2026-02-04, 14:00–18:00, B.1.031
Docling is rapidly becoming the de-facto standard in open source document AI. The project has achieved remarkable adoption with over 45K GitHub stars, more than 1.5 million monthly downloads, and multiple top rankings on global GitHub and HuggingFace trending leaderboards. Incubated as a Linux Foundation AI & Data project, Docling provides local-first, enterprise-grade capabilities, excelling at parsing complex layouts, extracting tables, and converting unstructured documents into AI-ready structured formats.

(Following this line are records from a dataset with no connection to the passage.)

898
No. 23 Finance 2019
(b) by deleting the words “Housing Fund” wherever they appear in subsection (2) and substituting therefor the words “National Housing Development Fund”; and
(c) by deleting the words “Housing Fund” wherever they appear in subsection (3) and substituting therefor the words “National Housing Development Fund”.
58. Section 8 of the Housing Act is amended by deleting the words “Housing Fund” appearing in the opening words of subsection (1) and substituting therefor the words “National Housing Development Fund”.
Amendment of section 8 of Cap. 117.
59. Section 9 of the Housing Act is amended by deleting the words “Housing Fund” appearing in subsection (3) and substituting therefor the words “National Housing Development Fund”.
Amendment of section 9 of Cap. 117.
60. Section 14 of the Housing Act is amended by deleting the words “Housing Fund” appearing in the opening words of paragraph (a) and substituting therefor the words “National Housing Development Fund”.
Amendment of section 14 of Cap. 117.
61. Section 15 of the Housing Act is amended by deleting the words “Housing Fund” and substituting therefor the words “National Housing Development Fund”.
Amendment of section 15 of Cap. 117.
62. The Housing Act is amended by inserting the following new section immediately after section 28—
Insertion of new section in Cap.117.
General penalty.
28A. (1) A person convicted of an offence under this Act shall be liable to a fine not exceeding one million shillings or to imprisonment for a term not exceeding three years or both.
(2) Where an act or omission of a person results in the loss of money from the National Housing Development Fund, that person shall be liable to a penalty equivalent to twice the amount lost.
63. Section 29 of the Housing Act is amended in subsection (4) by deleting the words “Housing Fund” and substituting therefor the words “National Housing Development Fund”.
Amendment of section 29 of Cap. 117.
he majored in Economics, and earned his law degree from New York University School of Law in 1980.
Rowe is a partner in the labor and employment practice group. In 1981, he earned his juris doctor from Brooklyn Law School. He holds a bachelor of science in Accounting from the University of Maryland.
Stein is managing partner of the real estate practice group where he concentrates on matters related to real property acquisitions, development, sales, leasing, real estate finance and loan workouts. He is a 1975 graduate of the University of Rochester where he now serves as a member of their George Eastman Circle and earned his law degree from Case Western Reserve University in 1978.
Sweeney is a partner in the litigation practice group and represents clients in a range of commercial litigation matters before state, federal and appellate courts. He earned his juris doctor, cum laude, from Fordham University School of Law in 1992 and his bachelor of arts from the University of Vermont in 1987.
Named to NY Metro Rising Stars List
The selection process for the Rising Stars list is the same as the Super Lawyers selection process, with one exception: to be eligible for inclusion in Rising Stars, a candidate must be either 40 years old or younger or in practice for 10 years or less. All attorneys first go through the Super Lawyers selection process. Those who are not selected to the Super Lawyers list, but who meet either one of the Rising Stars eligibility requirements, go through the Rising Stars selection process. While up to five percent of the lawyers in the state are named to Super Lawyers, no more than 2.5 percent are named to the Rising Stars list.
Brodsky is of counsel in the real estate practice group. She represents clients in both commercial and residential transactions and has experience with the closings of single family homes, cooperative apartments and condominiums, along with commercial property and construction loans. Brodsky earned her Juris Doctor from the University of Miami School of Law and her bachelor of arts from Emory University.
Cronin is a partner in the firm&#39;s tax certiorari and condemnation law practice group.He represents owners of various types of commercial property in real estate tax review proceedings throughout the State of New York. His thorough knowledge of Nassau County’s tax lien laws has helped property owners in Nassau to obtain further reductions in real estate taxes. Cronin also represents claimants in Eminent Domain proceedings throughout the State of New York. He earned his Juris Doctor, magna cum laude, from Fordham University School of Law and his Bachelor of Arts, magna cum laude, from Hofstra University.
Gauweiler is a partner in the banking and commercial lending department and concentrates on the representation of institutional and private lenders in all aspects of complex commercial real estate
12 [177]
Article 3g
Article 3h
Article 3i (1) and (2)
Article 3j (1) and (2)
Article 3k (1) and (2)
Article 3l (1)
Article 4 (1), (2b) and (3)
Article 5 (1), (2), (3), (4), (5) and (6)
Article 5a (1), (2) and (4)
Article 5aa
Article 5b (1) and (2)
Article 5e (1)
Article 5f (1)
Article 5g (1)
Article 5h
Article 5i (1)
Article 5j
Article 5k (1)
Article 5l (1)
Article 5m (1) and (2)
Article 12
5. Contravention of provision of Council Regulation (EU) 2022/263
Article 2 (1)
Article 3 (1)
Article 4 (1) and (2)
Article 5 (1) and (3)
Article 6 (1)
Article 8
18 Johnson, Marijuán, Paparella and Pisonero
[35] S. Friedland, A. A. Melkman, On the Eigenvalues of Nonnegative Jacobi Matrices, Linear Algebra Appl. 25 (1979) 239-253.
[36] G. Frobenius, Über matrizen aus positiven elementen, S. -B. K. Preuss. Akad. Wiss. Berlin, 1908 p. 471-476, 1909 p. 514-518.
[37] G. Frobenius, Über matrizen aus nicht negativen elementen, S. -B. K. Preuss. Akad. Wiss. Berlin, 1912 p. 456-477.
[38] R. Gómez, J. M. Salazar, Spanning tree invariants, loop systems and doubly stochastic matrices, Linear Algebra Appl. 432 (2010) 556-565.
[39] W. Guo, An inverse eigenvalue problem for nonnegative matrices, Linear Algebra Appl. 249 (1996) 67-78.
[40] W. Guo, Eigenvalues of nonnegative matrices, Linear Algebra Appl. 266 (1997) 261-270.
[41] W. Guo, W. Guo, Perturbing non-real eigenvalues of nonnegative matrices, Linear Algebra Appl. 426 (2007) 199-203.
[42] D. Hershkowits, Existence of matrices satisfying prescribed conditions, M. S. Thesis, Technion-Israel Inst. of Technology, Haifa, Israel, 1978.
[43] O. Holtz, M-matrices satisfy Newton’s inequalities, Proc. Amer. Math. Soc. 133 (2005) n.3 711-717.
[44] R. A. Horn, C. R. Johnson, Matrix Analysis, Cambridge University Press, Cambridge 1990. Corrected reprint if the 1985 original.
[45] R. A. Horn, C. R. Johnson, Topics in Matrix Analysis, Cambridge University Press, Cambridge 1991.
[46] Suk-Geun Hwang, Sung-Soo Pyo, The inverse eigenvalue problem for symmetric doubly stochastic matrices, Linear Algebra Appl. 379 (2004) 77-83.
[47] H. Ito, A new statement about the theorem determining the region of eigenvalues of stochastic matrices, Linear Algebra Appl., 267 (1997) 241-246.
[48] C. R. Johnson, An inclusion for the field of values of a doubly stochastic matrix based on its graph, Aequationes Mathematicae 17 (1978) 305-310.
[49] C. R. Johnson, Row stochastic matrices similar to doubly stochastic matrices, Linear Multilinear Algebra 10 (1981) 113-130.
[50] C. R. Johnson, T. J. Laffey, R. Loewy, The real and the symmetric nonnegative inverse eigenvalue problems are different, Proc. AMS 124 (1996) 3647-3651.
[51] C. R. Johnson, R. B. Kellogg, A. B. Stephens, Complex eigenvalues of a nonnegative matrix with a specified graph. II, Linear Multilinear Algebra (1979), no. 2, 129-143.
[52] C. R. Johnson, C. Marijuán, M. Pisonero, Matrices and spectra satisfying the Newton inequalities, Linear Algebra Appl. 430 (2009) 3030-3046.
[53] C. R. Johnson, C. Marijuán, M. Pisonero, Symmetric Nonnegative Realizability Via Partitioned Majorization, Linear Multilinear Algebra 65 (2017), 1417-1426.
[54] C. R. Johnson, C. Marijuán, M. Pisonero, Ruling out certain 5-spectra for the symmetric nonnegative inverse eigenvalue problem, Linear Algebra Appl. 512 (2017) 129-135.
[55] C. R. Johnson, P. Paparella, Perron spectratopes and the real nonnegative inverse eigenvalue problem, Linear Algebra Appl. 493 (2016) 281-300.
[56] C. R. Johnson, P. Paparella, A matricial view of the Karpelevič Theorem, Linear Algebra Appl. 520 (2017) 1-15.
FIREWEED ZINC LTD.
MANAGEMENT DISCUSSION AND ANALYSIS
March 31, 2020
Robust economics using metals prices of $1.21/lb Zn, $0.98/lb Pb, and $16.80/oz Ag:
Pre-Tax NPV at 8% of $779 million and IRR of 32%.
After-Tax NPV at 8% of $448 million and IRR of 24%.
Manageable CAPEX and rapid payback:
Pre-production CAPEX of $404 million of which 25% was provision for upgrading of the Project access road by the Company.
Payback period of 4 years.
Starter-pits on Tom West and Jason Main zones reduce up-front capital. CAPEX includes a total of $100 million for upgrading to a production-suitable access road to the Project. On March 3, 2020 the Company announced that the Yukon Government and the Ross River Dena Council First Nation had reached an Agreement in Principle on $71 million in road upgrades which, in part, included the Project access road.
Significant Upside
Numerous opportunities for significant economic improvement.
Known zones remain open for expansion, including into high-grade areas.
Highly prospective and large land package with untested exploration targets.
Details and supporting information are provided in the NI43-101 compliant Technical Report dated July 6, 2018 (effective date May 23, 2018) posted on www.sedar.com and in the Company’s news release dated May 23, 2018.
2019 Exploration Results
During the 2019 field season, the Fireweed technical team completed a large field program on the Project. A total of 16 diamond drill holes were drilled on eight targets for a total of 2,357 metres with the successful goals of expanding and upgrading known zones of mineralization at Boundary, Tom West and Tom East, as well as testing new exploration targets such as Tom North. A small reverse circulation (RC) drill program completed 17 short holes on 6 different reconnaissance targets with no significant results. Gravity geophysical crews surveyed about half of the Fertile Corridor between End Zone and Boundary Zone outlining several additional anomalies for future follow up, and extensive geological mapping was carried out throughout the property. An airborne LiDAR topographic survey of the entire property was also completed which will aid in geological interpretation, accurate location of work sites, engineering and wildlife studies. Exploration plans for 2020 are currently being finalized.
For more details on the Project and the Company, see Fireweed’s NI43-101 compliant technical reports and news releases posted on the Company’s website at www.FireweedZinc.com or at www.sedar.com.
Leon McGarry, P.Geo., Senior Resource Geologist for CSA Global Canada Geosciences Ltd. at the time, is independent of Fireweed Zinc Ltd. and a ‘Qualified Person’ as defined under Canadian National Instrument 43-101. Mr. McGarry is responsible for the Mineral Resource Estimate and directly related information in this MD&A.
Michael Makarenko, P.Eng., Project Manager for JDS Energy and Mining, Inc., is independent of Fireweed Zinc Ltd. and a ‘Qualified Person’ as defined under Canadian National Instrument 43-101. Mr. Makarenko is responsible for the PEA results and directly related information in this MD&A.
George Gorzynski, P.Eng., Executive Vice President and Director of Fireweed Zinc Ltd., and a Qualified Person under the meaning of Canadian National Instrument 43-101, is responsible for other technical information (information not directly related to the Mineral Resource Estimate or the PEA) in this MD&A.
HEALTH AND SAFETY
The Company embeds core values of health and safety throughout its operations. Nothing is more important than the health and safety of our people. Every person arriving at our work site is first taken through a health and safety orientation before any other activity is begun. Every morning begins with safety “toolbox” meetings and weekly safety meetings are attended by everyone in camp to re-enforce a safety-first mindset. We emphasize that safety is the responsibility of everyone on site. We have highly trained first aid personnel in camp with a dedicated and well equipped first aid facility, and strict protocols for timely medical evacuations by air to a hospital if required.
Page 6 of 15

In this hands-on session, you'll get a chance to:
- ingest and parse multiple doc formats including PDF, DOCX and more
- convert complex tables into usable formats
- extract and prepare images for AI processing
- preserve metadata for visual grounding
- explore AI integration with frameworks like LangChain to power RAG and model training
Project links:
- https://www.docling.ai/
- https://github.com/docling-project
- https://lfaidata.foundation/projects/docling/
Carol Chen is a Community Architect at Red Hat, supporting and promoting various upstream communities such as Docling, InstructLab, Ansible and ManageIQ. She has been actively involved in open source communities while working for Jolla and Nokia previously. In addition, she also has experiences in software development/integration in her 12 years in the mobile industry. Carol has spoken at events around the world, including AI_Dev in France and OpenInfra Summit in China. On a personal note, Carol plays the Timpani in an orchestra in Tampere, Finland, where she now calls home.